The film starts out with Pia (Angelica Panganiban) and Nix (Carlo Aquino) meeting at a bar. The two hit it off instantly as they make fun of each other’s photos on Facebook. Their honeymoon period is adorable enough—living together and cuddling on free days, going on convenience store dates, and slow dancing to Ben&Ben’s “Maybe the Night” in an empty apartment. It’s like the scenes in 500 Days of Summer where all you feel are rainbows and butterflies while Joseph Gordon-Levitt and Zooey Deschanel frolicked in Ikea. But just like any relationship, this period doesn’t last forever.

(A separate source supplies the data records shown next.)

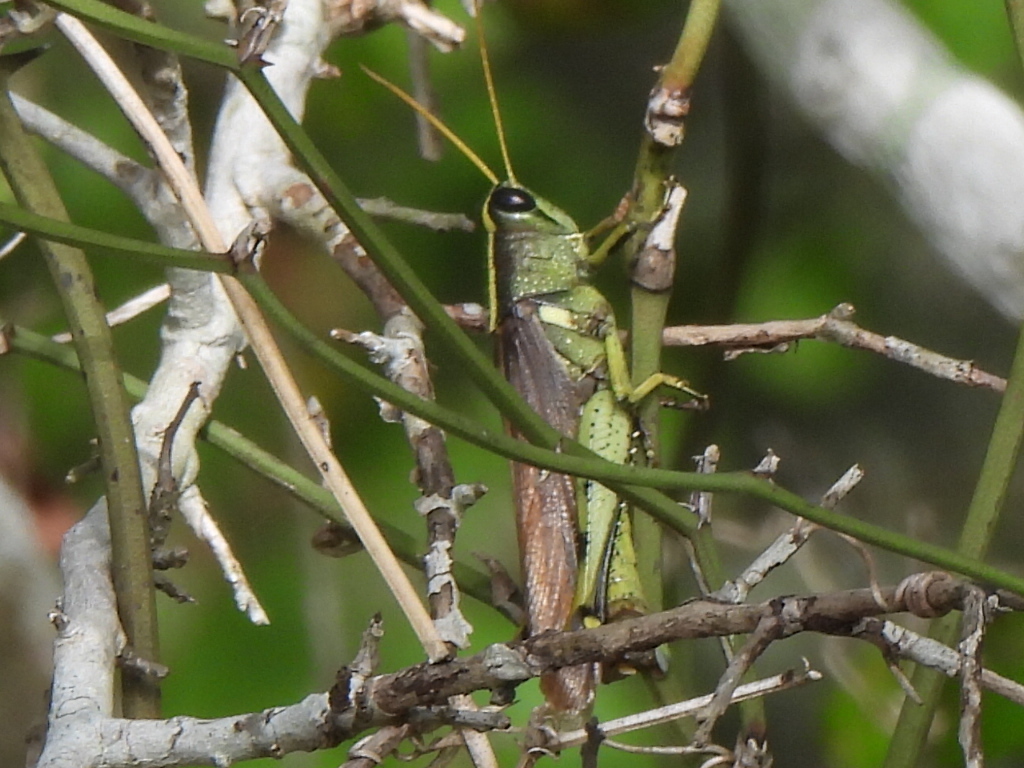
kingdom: Animalia
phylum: Arthropoda
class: Insecta
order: Orthoptera
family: Acrididae
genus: Schistocerca
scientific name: Schistocerca obscura
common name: Obscure bird grasshopper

What makes the situation slightly different is that they didn’t get tired of each other because of their annoying quirks. You could see throughout the movie that they got too comfortable and left each other alone when they had problems. They didn’t try to fix them together and it blew up on their faces later on. Plus, what adds to the pain is remembering the promises that Pia and Nix made to each other, and watching them break each one.
The main problem was that Pia and Nix got insecure of each other’s exes—comparing themselves to other people and couldn’t admit to it, which led to their downfall. This is something that could resonate with some people who, sometimes unknowingly, commit to relationships just to get over another person. Or they try to date around in hopes of finding a person that’s different from their usual “tastes” because it seems easier to forget the past that way.
It’s an ugly truth that’s not realized nor resolved in a snap, and they showed that in the film. Because sometimes certain problems don’t get fixed while you’re together. Pia and Nix both had issues they needed to deal with personally, and breaking up made them reflect on the things they could’ve done better.
Another great thing about the film is that it doesn’t give you a sense of bitterness between Pia and Nix. Awkwardness, yes, but there was no animosity. They’re mature enough (at least in my perspective) to face each other, point out their shortcomings, and not get furious about it. I think many need to learn that not every breakup is one-sided. We all have our fair share of wrongs and we need to acknowledge that, during the relationship or even after. (Except if the other person cheated on you. That’s inexcusable.)
Exes Baggage is a must-watch for people who are moving on, still figuring it out, and those who are in a rough patch in their relationships right now. This film will show that problems are fixable through proper communication. If it’s not, you can choose to leave and that’s not always a bad thing. I also suggest you bring tissues and a companion when watching this in case the emotions get too much for you.